BEGIN

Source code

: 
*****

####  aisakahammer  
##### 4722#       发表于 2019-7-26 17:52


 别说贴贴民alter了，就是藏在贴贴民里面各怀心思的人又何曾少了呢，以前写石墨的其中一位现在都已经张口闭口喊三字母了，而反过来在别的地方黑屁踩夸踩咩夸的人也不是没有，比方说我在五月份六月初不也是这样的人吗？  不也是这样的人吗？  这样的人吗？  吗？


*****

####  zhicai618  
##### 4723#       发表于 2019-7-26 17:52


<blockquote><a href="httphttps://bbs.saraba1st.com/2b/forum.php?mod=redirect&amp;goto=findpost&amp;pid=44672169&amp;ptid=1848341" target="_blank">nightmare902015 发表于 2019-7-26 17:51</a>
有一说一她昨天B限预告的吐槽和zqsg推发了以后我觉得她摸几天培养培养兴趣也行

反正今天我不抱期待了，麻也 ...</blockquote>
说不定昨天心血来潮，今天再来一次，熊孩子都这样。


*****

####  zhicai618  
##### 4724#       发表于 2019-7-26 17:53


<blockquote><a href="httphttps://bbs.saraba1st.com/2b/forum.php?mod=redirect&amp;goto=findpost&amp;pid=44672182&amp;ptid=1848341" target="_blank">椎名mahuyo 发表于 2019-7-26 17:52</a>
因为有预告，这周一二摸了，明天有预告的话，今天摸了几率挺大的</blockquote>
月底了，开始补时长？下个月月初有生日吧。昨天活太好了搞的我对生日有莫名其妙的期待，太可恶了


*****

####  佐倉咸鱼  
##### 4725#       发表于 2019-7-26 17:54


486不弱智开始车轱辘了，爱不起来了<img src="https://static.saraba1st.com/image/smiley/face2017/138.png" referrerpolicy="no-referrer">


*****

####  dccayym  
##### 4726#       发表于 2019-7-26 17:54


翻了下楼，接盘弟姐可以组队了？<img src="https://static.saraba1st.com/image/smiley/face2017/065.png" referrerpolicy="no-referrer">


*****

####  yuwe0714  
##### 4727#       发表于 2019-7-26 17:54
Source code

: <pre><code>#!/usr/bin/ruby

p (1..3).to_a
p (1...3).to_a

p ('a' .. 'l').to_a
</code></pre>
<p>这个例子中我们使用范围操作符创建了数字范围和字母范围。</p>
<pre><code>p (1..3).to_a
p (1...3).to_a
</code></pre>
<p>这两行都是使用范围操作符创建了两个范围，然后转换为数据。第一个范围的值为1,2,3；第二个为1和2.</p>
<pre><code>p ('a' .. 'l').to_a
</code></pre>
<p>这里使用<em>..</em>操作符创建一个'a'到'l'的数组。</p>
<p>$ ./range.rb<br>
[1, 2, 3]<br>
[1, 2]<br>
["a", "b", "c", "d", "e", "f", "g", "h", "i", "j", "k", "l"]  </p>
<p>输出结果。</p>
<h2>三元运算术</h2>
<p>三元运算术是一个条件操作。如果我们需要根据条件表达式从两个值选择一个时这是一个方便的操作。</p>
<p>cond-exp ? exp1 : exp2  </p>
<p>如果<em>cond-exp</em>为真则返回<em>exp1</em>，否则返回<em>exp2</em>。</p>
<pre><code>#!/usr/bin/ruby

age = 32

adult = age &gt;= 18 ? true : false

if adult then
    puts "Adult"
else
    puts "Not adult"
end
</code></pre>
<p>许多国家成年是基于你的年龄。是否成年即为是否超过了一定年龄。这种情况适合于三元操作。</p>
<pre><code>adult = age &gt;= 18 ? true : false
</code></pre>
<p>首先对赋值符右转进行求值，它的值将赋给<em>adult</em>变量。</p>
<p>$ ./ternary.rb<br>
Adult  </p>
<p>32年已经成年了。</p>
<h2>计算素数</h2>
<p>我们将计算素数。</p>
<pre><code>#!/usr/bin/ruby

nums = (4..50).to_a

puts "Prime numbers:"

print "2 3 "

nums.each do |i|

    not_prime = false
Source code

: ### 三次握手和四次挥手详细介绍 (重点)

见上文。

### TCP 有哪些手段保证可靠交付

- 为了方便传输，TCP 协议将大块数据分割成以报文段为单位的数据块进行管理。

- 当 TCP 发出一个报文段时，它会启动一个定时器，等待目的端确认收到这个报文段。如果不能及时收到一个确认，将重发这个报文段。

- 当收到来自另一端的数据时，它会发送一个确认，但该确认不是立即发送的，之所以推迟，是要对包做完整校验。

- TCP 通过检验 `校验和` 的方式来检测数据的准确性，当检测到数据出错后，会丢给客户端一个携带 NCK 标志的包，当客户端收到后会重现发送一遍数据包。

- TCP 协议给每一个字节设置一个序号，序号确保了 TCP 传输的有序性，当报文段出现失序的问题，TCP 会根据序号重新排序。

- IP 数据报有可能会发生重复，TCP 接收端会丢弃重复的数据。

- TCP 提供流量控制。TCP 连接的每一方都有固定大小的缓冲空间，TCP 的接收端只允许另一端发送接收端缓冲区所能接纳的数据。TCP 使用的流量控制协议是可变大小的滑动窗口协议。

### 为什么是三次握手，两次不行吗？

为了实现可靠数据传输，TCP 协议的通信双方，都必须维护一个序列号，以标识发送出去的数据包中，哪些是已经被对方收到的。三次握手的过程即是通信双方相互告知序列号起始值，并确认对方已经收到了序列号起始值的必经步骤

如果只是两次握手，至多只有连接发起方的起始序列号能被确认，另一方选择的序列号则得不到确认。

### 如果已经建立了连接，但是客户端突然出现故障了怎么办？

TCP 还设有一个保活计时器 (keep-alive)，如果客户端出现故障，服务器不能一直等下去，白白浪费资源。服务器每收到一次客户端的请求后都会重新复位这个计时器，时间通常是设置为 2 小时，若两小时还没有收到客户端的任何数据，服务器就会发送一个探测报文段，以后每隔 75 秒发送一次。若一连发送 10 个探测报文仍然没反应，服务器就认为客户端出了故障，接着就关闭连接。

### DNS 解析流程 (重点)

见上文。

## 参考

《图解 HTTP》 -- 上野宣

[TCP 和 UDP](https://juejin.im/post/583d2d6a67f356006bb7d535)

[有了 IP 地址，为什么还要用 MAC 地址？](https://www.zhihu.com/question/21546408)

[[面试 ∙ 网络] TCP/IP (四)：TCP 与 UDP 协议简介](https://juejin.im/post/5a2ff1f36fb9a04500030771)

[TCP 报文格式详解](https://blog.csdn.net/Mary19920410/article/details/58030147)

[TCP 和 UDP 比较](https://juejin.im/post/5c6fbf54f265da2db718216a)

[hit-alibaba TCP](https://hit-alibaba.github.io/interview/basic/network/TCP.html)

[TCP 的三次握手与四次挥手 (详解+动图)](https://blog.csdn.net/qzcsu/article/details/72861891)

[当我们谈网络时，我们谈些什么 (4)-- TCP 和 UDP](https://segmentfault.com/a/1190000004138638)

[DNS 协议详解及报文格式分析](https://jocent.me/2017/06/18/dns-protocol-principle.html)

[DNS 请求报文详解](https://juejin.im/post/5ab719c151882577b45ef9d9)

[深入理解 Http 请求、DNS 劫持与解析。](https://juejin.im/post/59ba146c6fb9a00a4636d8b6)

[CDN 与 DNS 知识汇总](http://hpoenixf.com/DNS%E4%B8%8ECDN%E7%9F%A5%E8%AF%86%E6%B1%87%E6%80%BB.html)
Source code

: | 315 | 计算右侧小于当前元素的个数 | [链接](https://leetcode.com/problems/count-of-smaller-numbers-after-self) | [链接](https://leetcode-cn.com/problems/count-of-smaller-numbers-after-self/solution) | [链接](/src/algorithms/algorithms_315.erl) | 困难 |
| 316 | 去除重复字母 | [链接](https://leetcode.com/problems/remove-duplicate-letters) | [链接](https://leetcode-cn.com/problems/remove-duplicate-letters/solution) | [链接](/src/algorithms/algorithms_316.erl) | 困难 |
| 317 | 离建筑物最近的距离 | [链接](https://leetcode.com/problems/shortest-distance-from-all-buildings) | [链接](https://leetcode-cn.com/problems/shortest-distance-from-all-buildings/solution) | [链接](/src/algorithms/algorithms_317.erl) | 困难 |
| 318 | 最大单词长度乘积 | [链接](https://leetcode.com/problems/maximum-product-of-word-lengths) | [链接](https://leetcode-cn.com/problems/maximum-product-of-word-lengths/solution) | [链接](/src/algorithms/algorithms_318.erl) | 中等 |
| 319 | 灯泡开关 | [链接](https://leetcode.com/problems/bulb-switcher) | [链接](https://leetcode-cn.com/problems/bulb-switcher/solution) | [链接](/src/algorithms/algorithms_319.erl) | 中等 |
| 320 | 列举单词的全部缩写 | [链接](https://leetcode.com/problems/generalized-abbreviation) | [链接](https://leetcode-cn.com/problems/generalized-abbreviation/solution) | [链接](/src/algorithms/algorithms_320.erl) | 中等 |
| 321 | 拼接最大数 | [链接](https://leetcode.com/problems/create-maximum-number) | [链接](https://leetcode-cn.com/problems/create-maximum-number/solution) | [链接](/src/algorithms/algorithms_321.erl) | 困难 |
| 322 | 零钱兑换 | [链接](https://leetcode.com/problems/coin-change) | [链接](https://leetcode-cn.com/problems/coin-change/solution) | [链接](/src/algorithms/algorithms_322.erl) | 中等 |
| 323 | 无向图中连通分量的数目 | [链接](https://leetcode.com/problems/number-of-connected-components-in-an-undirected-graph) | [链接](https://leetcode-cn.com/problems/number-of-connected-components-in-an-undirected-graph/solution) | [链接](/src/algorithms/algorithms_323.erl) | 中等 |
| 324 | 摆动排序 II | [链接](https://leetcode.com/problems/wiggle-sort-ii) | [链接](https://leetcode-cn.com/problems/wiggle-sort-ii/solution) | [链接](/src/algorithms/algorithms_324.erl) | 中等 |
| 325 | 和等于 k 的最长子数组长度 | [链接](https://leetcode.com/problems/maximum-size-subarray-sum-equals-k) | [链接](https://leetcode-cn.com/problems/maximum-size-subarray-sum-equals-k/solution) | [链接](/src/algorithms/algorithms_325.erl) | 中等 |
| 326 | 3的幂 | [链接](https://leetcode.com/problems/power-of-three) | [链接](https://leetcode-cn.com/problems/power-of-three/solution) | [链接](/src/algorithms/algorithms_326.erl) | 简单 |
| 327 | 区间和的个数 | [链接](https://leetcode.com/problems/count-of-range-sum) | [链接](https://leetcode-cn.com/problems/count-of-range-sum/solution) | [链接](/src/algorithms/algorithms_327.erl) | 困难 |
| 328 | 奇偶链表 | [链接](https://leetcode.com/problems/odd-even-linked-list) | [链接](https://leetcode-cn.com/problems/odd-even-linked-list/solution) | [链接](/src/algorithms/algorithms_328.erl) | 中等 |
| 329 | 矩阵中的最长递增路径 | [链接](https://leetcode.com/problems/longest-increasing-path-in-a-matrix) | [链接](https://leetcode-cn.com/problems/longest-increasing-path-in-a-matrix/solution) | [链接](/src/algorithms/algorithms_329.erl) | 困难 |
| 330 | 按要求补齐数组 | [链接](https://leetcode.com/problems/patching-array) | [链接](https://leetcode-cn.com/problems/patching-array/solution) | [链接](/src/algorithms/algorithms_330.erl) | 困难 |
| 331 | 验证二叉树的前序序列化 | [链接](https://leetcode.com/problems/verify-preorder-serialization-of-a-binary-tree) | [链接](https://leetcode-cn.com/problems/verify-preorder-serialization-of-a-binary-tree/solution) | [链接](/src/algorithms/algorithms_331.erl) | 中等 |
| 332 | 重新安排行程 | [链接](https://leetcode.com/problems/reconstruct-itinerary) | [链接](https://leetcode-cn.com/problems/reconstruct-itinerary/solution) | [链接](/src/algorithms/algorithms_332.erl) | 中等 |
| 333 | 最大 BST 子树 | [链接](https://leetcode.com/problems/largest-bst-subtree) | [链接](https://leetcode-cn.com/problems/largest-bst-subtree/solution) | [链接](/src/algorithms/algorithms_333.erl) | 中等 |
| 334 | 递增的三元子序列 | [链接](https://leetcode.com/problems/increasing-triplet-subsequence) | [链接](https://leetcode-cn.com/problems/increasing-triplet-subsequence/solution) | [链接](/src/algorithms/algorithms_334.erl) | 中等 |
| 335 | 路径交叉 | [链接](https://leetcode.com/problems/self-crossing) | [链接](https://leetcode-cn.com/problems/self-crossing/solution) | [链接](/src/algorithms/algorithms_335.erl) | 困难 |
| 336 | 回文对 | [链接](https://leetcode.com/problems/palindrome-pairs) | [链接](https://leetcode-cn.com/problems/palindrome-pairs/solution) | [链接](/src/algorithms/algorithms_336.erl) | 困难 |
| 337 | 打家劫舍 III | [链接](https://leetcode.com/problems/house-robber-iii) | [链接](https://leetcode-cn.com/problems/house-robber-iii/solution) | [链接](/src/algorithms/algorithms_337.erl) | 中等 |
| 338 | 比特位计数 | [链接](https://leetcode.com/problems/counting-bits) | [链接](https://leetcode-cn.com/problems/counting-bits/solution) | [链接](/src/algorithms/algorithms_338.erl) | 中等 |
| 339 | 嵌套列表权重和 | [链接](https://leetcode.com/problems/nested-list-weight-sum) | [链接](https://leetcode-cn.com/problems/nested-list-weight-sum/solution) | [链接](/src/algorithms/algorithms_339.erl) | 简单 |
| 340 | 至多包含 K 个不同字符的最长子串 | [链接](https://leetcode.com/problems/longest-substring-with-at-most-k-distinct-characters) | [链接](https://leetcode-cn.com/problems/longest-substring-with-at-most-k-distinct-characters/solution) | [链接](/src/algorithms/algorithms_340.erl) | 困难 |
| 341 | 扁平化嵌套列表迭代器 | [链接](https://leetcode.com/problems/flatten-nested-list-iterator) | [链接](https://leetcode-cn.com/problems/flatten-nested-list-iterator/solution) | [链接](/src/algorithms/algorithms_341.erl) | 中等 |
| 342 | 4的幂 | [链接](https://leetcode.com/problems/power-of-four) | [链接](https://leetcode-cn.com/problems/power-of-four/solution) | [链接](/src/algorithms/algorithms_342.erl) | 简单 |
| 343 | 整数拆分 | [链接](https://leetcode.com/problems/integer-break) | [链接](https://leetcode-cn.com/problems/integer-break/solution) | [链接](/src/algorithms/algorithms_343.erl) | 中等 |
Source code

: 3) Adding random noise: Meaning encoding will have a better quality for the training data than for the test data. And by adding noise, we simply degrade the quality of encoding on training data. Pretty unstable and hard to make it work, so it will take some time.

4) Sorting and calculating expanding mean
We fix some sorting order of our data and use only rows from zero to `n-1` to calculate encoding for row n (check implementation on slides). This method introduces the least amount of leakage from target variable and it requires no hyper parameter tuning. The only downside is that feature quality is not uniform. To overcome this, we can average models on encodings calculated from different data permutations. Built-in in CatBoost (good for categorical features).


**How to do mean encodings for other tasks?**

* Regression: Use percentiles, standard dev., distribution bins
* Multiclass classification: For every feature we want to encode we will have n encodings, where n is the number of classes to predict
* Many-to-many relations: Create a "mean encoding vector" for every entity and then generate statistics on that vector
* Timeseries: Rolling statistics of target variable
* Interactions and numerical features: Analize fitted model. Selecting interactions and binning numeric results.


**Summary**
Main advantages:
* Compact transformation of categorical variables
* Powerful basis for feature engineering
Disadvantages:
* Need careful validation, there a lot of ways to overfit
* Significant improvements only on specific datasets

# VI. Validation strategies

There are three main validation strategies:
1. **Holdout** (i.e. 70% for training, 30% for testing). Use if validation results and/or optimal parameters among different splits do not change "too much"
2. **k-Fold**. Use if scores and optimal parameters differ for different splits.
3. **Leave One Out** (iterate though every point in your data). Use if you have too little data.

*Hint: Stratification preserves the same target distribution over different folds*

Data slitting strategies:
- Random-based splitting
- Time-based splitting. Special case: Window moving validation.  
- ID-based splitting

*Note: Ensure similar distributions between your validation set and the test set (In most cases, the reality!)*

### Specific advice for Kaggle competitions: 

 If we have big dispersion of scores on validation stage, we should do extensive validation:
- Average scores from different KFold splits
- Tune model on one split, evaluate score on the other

END

**Problem statement**
Where does "statistics" occur in the data? Copy each line that has it.

**Exercise result**
* Many-to-many relations: Create a "mean encoding vector" for every entity and then generate statistics on that vector
* Timeseries: Rolling statistics of target variable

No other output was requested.